[Saved data entries]
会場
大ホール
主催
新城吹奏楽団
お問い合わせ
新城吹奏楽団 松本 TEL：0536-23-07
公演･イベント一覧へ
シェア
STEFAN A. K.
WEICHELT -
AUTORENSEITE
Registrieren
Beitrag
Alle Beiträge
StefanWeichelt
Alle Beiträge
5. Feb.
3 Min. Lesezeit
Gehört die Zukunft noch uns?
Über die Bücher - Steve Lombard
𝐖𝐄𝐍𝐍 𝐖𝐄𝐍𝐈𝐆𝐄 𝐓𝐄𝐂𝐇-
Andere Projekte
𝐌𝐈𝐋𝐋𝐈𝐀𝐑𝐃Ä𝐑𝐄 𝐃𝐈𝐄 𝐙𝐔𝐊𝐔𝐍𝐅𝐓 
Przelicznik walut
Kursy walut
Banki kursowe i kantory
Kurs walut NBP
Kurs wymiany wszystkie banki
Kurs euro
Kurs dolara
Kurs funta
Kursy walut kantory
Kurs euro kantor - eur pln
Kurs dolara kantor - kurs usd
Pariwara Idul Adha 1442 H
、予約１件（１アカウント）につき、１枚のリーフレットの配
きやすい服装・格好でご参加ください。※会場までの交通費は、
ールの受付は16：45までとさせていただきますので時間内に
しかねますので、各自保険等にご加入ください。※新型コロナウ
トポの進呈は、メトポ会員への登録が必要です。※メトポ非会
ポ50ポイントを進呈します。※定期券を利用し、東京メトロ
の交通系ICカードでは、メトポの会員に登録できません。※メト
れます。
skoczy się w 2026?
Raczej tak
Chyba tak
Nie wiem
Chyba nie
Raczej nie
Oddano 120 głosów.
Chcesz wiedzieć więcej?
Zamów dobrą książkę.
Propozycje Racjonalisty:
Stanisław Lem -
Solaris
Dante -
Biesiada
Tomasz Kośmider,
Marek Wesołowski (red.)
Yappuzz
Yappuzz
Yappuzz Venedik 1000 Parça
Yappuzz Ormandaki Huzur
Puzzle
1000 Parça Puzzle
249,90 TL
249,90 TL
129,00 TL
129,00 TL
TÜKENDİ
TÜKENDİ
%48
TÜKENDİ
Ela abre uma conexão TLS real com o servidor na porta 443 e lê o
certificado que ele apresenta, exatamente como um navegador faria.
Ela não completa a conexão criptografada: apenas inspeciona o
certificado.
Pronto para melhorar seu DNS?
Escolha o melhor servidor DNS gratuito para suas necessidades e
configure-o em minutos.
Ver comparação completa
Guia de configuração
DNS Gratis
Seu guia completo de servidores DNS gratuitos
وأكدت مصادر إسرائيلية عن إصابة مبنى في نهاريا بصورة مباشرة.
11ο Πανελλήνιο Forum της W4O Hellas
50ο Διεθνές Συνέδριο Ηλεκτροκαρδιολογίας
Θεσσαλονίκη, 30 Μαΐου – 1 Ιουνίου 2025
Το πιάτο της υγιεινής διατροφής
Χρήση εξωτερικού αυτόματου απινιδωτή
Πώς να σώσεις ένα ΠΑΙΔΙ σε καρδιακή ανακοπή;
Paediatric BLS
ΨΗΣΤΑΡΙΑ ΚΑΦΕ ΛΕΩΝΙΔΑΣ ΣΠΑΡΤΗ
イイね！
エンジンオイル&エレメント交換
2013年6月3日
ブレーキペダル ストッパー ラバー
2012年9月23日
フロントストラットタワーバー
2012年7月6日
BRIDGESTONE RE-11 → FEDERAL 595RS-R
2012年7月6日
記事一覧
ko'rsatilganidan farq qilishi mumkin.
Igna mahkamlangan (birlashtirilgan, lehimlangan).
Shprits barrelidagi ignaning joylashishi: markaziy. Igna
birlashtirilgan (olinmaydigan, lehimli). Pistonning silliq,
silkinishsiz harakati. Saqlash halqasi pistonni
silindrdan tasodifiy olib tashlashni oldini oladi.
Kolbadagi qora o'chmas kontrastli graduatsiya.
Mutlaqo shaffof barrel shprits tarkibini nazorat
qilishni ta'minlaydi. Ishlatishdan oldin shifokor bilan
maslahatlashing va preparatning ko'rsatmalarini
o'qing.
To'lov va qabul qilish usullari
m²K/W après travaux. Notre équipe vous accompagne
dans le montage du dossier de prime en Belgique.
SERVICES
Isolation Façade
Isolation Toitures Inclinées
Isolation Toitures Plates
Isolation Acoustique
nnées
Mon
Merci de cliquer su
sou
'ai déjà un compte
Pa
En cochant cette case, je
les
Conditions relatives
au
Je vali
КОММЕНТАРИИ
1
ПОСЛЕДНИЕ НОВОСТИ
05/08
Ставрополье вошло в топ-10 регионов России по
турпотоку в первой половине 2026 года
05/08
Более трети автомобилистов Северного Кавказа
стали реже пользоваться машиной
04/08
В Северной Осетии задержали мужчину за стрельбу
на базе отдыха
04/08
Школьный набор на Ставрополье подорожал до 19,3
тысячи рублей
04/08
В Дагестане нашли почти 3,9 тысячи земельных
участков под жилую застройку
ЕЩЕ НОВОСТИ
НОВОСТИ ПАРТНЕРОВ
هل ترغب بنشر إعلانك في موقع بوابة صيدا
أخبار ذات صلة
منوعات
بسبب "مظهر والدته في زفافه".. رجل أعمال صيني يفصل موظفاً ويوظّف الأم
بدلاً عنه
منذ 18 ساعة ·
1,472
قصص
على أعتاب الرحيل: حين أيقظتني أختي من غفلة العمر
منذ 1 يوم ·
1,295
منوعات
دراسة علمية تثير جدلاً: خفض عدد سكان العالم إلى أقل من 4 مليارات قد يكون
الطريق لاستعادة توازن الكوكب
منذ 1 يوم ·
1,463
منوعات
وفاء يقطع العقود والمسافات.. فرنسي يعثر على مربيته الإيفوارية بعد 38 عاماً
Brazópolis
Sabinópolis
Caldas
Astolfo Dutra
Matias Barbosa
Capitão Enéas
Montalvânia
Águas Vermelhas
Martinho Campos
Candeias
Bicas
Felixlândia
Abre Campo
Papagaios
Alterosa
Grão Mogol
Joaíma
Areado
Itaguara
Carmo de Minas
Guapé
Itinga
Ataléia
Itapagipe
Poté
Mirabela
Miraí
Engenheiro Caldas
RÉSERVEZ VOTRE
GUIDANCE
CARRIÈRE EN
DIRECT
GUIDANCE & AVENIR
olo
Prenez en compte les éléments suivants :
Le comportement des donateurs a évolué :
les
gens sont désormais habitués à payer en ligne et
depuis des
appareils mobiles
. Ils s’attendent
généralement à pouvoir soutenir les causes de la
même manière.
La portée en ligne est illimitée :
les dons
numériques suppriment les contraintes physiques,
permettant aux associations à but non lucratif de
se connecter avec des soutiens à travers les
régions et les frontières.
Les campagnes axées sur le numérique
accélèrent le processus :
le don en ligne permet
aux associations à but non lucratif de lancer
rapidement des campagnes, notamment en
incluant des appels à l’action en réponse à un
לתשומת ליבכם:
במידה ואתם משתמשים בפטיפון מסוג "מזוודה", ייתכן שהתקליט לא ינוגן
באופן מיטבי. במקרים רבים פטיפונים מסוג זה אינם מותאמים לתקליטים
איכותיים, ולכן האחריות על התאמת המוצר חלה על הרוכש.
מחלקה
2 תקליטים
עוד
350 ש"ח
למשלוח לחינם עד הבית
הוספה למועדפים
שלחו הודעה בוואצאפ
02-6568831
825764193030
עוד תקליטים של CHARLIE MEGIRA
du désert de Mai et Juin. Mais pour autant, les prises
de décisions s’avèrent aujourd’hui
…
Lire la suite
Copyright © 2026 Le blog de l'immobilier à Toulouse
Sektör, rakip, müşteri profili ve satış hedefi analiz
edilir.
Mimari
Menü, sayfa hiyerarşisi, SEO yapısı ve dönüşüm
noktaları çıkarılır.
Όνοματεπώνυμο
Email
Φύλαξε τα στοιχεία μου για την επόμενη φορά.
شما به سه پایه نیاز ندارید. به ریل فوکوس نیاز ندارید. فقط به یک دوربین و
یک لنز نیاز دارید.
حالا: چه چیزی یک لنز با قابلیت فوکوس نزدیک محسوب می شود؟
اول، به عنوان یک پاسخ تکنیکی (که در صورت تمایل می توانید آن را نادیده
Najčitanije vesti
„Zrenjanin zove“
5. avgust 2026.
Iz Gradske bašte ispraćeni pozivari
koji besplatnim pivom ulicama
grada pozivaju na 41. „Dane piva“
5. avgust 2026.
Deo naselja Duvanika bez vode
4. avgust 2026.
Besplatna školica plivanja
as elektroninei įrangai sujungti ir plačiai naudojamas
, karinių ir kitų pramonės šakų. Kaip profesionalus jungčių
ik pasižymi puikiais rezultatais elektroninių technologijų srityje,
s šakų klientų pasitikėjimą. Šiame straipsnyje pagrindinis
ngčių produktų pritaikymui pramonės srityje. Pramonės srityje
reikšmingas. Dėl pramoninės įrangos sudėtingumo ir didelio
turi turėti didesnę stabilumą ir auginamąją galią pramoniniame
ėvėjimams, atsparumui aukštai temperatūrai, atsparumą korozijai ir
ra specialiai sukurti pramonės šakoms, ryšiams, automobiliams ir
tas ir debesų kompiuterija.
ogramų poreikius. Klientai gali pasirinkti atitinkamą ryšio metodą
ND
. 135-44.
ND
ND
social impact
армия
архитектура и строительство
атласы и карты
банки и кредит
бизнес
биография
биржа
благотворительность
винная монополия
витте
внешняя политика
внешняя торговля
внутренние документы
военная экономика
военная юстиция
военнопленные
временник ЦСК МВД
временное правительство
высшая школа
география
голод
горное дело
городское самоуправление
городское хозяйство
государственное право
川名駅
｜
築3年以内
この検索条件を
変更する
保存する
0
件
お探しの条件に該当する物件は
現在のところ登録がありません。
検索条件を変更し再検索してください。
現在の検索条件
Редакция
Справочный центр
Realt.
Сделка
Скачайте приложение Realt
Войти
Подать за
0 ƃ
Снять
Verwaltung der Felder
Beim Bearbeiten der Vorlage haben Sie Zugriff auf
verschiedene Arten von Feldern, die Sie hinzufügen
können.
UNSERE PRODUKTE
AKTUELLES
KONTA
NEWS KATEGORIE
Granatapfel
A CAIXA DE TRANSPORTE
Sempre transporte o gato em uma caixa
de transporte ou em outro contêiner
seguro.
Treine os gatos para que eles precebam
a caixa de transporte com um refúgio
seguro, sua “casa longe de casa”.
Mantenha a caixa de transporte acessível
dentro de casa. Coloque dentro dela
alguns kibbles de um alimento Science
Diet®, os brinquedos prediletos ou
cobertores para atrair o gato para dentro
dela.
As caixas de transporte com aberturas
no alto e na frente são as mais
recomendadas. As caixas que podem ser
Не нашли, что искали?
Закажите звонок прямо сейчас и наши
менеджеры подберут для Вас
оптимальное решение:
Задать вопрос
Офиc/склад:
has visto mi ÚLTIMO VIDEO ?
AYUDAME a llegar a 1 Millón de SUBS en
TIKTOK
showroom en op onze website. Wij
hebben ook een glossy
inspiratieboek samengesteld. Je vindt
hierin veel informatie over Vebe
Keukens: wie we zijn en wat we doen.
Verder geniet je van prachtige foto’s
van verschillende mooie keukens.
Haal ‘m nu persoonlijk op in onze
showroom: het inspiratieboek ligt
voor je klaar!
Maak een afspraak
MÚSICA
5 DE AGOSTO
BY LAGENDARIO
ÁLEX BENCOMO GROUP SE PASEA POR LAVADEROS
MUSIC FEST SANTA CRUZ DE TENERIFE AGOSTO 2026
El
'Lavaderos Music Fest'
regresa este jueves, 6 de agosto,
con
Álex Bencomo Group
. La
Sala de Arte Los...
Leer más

_Directions_:
Please output the exact lines of the records above, beginning with the first and stopping after the line that holds "ールの受付は16：45までとさせていただきますので時間内に", and nothing else.

_Written solution_:
会場
大ホール
主催
新城吹奏楽団
お問い合わせ
新城吹奏楽団 松本 TEL：0536-23-07
公演･イベント一覧へ
シェア
STEFAN A. K.
WEICHELT -
AUTORENSEITE
Registrieren
Beitrag
Alle Beiträge
StefanWeichelt
Alle Beiträge
5. Feb.
3 Min. Lesezeit
Gehört die Zukunft noch uns?
Über die Bücher - Steve Lombard
𝐖𝐄𝐍𝐍 𝐖𝐄𝐍𝐈𝐆𝐄 𝐓𝐄𝐂𝐇-
Andere Projekte
𝐌𝐈𝐋𝐋𝐈𝐀𝐑𝐃Ä𝐑𝐄 𝐃𝐈𝐄 𝐙𝐔𝐊𝐔𝐍𝐅𝐓 
Przelicznik walut
Kursy walut
Banki kursowe i kantory
Kurs walut NBP
Kurs wymiany wszystkie banki
Kurs euro
Kurs dolara
Kurs funta
Kursy walut kantory
Kurs euro kantor - eur pln
Kurs dolara kantor - kurs usd
Pariwara Idul Adha 1442 H
、予約１件（１アカウント）につき、１枚のリーフレットの配
きやすい服装・格好でご参加ください。※会場までの交通費は、
ールの受付は16：45までとさせていただきますので時間内に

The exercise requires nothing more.